Não é um assunto qualquer, é um assunto crucial! Todos tem alguma responsabilidade e não adianta fugir, essa demora a entrar em acordo ainda vai custar caro, e todos nós vamos pagar. O lula está corretíssimos no tom, foi razoável quando precisa e endureceu agora que há um impasse. O Brasil não tem dinheiro sobrando, mas nunca estivemos tão bem, quem esta ai criticando não deve estar muito atualizado quanto à nossa economia. Edemilson Lima: Se temos um governante 'alcólatra' e analfabeto que 'aprovou' a lei seca e a reforma ortográfica isso quer dizer que ele é um homem admirável, não? Alguém que mesmo sem ter ido à escola entende necessidade que gente que estudou a vida inteira em escolinha particular não viu.
enviado por: Welington Veiga em 18/12/2009
Acho a postura do Lula correta nesse caso, mostrar boa vontade e interesse em ajudar nos planos de diminuição de emissões é algo muito correto, serve para precionar outros lideres mundiais para que assumam um papel mais ativo nesse sentido. Agora corrupção é algo que deve ser combatido mas não em troca de uma paralisação da máquina pública que tem de fazer seu papel, que nesse caso ao meu ver foi uma atitude correta.
enviado por: Eduardo Castro em 18/12/2009 - 16:56
Interessante a postura dos comentaristas abaixo.

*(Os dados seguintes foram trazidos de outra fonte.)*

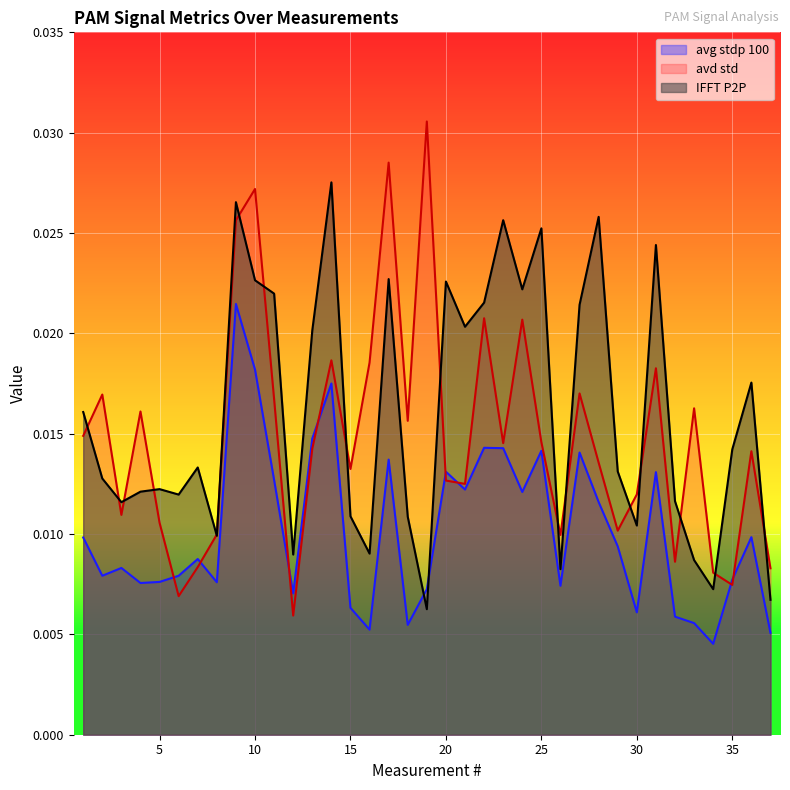

Where is avd std nearest to the value 0?

12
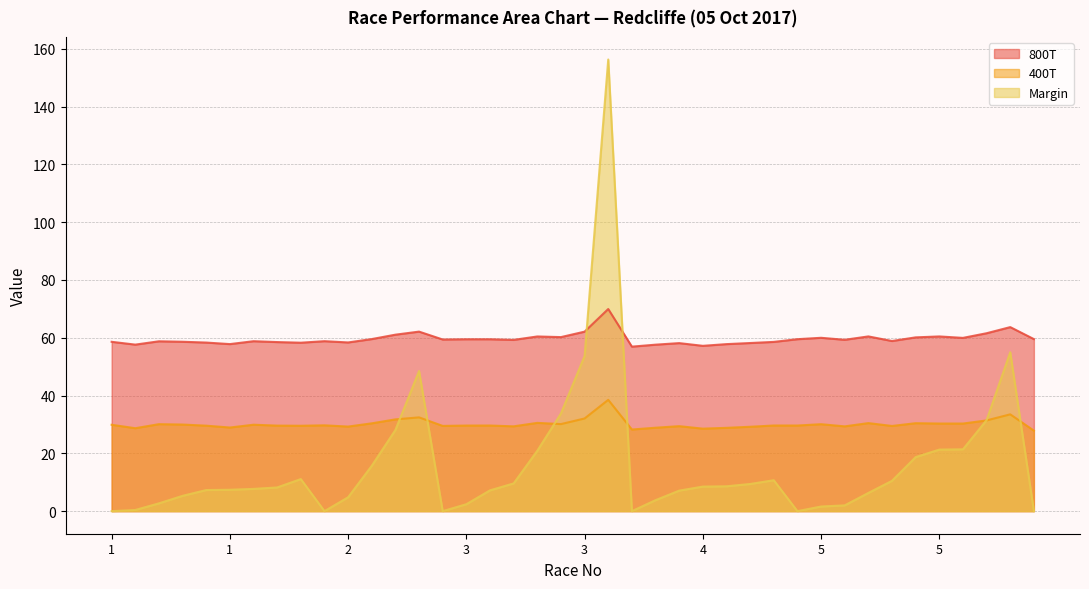

Where is 400T nearest to the value 33?

38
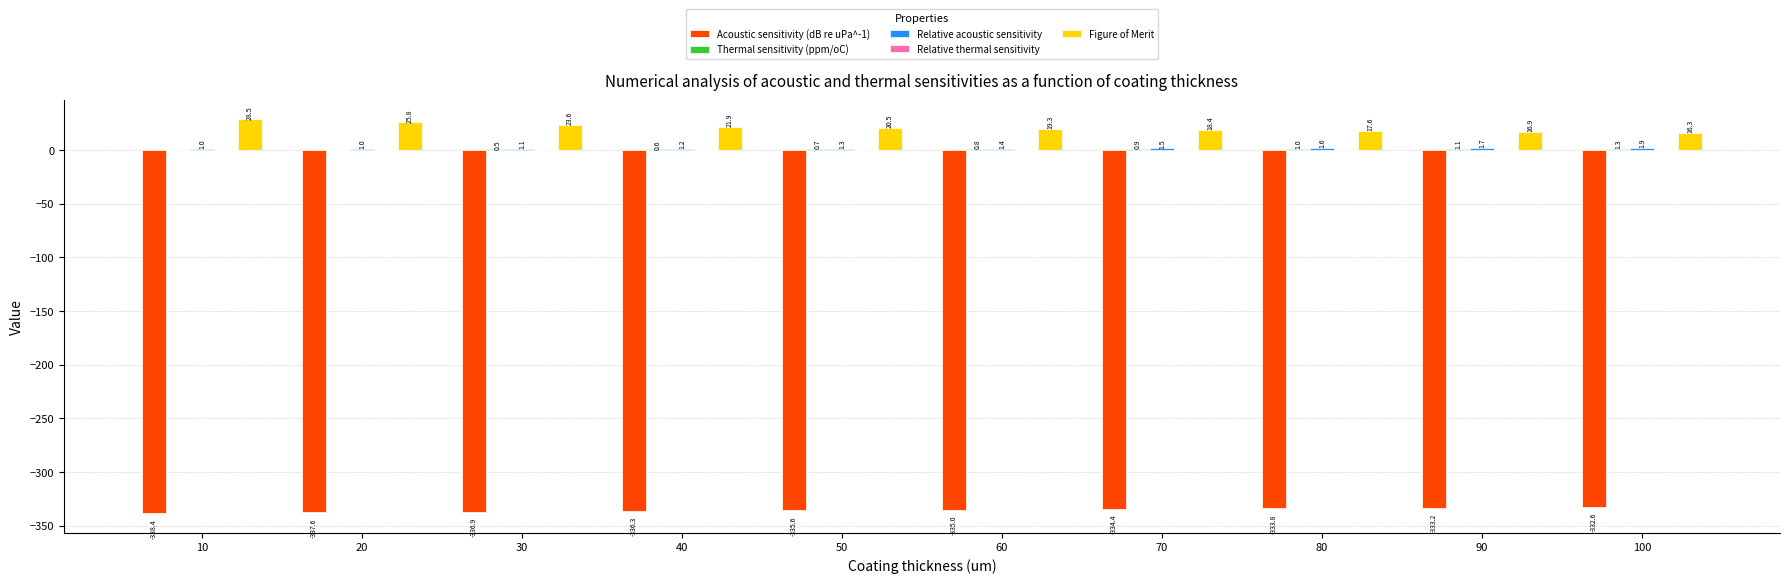

At which category is the sum across all series the highest?

10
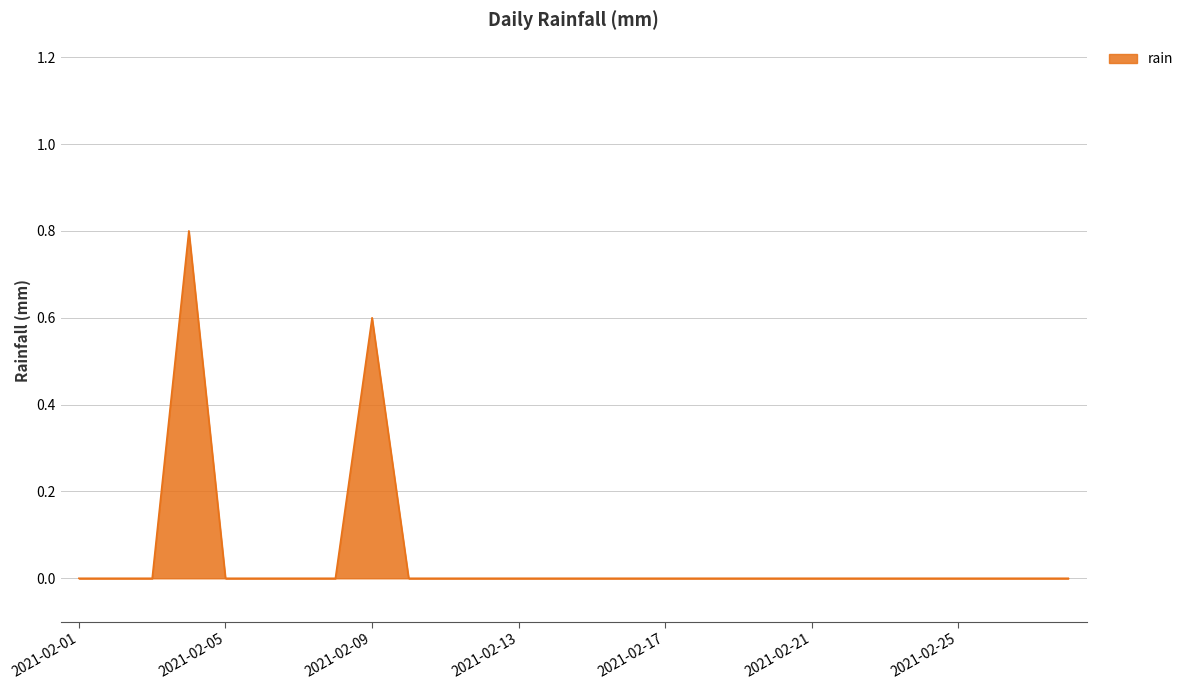

What is the maximum value shown in the chart?

0.8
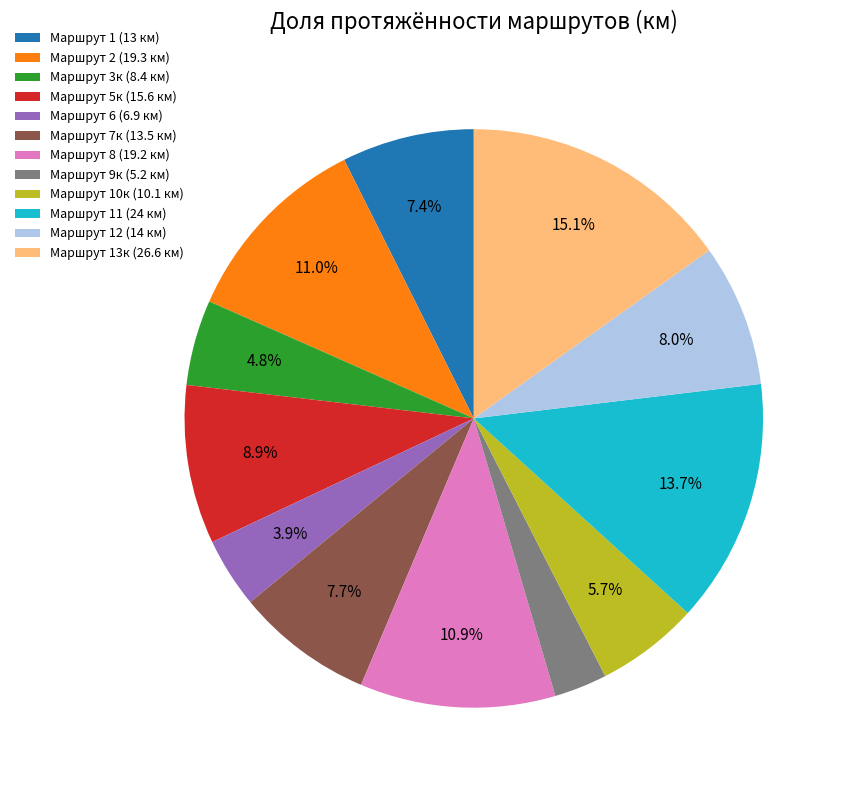

To the nearest percent, what is the difference between the Маршрут 9к (5.2 км) and Маршрут 2 (19.3 км) slice percentages?

8%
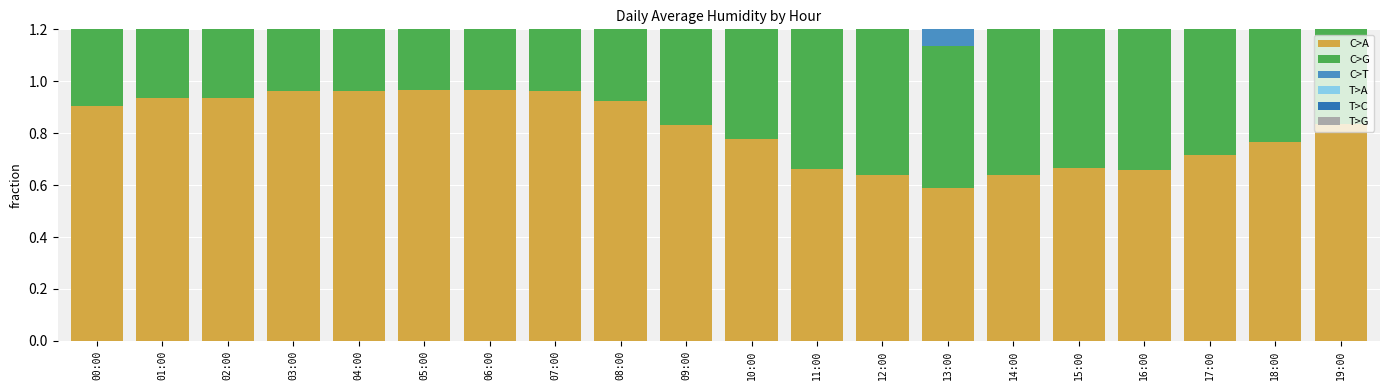

Rank the series by their maximum value, from highest to lowest.

C>G, C>T, T>A, T>C, T>G, C>A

É por pessoas como estas que a Conferência sobre o Clima foi o fracasso que foi. Todos só olham pro próprio umbigo. Vocês esquecem que o Brasil é o 4º (QUARTO) maior poluidor mundial. Esquecem que o país é gerido por PREFEITOS, não pelo presidente como deveria ser. Desde que se municipalizou (obra e graça de FHC) educação e saúde, toda verba escorre ralo abaixo. Que adianta aumentar verba de saúde e educação se ela é mal usada? Quanto mais se aumenta, mais roubam. Interessante que o presidente ANALFABETO fez mais universidade federais que o sociólogo poliglota que vivia pedindo dinheiro emprestado ao FMI. Talvez para ele mesmo, Lula, se matricular nelas, mas fez. Deveriam tirar sarro do Obama, que se revelou, como era de se esperar, igual ao Bush e ao Clinton. No fundo o pensamento de Obama, visto o teor dos comentários abaixo, é idêntico: temos nossas prioridade internas, o mundo que se foda!
enviado por: Rodrigo Melo em 19/12/2009 - 12:00
Luiz Claudio Vieira de Oliveira 18/12/2009 -
O texto fala uma linguagem comum, sem retórica. Ou melhor, sua retórica é a simplicidade. Ao mesmo tempo em que é humilde, o texto é orgulhoso. É uma fala aberta, de peito aberto, de braços estendidos. Não sei se os estadistas, presidentes e técnicos que estavam lá entenderam a mensagem. Nem sempre entendem o que é simples e direto, sem subterfúgios ou metáforas. Esses, que estavam lá, estão habituados às manobras, às desculpas, às palavras vagas e evasivas, ao vazio das mentiras. Mas estas são aquelas em que as pessoas acreditam, como as palavras que dizem que a guerra irá trazer a paz. Há quanto tempo já ouvimos isso? Por quanto tempo mais continuaremos a ouvir? Eu li o texto do Lula e me emocionei. Cheguei às lágrimas. Espero que todos que o tenham ouvido, que todos os que estavam presentes, que todos o guardem e o conservem para, à noite, ao se deitarem, se lembrem dele e permaneçam acordados, deixando as palavras ressoarem dentro deles. Por outro lado, fiquei feliz, porque as palavras que o Lula disse foram as palavras que todos nós, que acreditamos na utopia e vimos lutando por ela há tanto tempo, as palavras que todos nós gostaríamos de dizer.